SubsidieMeestersMILD Combustion with Nitrogen and Carbon Dioxide Reforming
This project aims to develop a scalable process for CO2 and nitrogen management through biomass pyrolysis and MILD combustion, producing syngas and biochar for sustainable energy and soil enhancement.
Projectdetails
Introduction
Reduced net emissions of carbon dioxide (CO2) are necessary to achieve the goals of limited global warming and ensure a sustainable future for our society. This proposal presents a versatile and scalable process for the management and valorization of CO2 and nitrogen.
Pyrolysis Process
Starting from biomass residues, a first step in the proposed scheme involves a pyrolysis process that results in the release of pyrolysis oil of rather low heating value. However, combustion under very diluted conditions using a Moderate or Intense Low-oxygen Dilution (MILD) concept allows for efficient and low-pollutant energy conversion.
MILD Combustion and Syngas Generation
The MILD combustion process is utilized for a CO2 reforming step resulting in the generation of syngas. The pyrolysis and the reforming are supplied by heat from the MILD combustion that can be further supplemented by intermittent energy sources such as solar and wind power.
☆ ☆ ☆ ☆ ☆
Prompt A -> Reproduce the MILD combustion project description above, word for word.
Prompt B -> Lay out part of the records below as a Markdown table with the columns Row and Record line, omitting blank lines. Include only the lines from the one containing "FIELD: Length (in)" through the end of the records.

Information supplied ->
☆ ☆ ☆ ☆ ☆
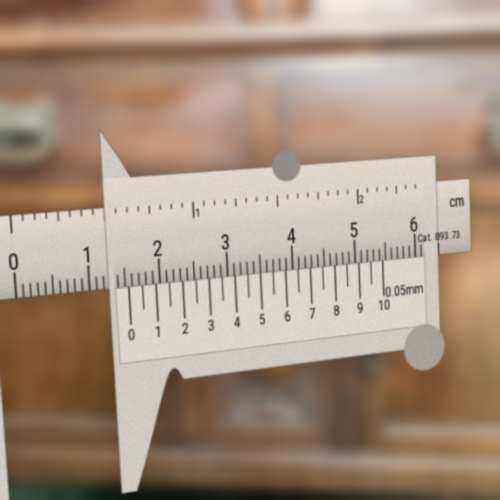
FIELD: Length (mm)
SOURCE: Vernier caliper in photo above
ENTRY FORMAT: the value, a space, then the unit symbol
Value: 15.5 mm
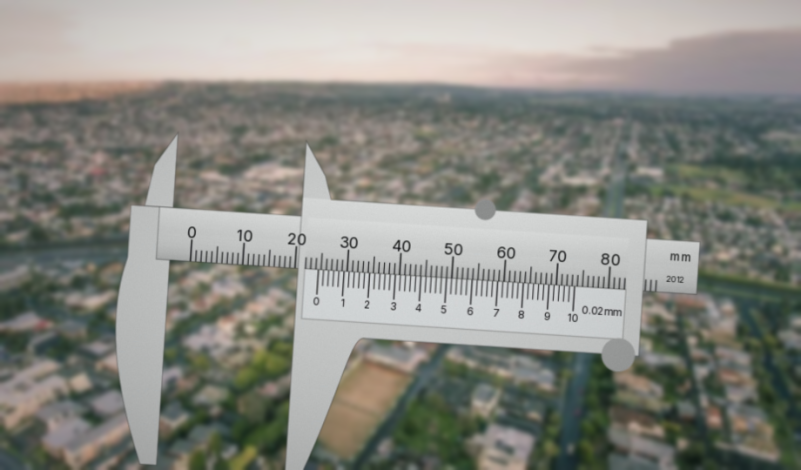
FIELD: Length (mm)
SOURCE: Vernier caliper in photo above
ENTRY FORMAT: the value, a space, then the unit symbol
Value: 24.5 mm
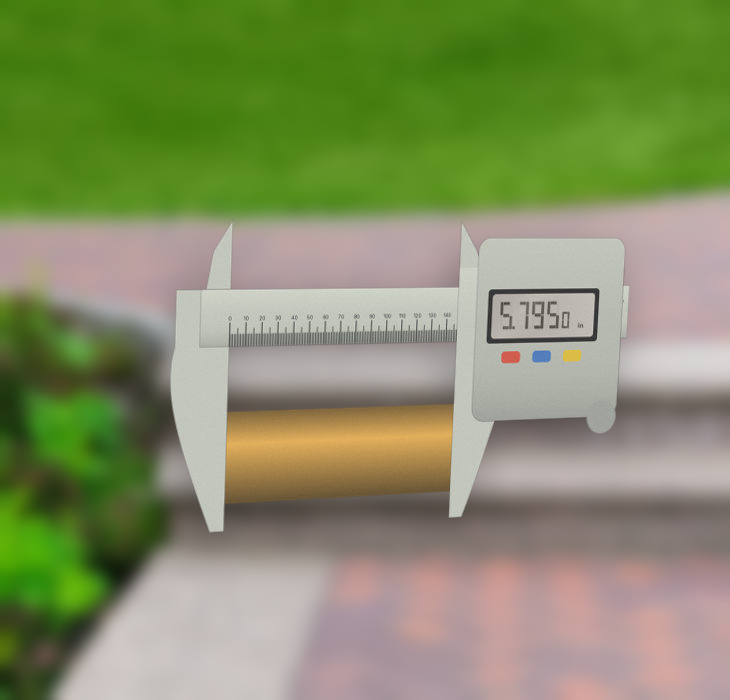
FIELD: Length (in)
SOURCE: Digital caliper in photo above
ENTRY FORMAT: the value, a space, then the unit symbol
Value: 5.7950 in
☆ ☆ ☆ ☆ ☆
Exercise result A ->
SubsidieMeestersMILD Combustion with Nitrogen and Carbon Dioxide Reforming
This project aims to develop a scalable process for CO2 and nitrogen management through biomass pyrolysis and MILD combustion, producing syngas and biochar for sustainable energy and soil enhancement.
Projectdetails
Introduction
Reduced net emissions of carbon dioxide (CO2) are necessary to achieve the goals of limited global warming and ensure a sustainable future for our society. This proposal presents a versatile and scalable process for the management and valorization of CO2 and nitrogen.
Pyrolysis Process
Starting from biomass residues, a first step in the proposed scheme involves a pyrolysis process that results in the release of pyrolysis oil of rather low heating value. However, combustion under very diluted conditions using a Moderate or Intense Low-oxygen Dilution (MILD) concept allows for efficient and low-pollutant energy conversion.
MILD Combustion and Syngas Generation
The MILD combustion process is utilized for a CO2 reforming step resulting in the generation of syngas. The pyrolysis and the reforming are supplied by heat from the MILD combustion that can be further supplemented by intermittent energy sources such as solar and wind power.

Exercise result B ->
| Row | Record line |
|---|---|
| 1 | FIELD: Length (in) |
| 2 | SOURCE: Digital caliper in photo above |
| 3 | ENTRY FORMAT: the value, a space, then the unit symbol |
| 4 | Value: 5.7950 in |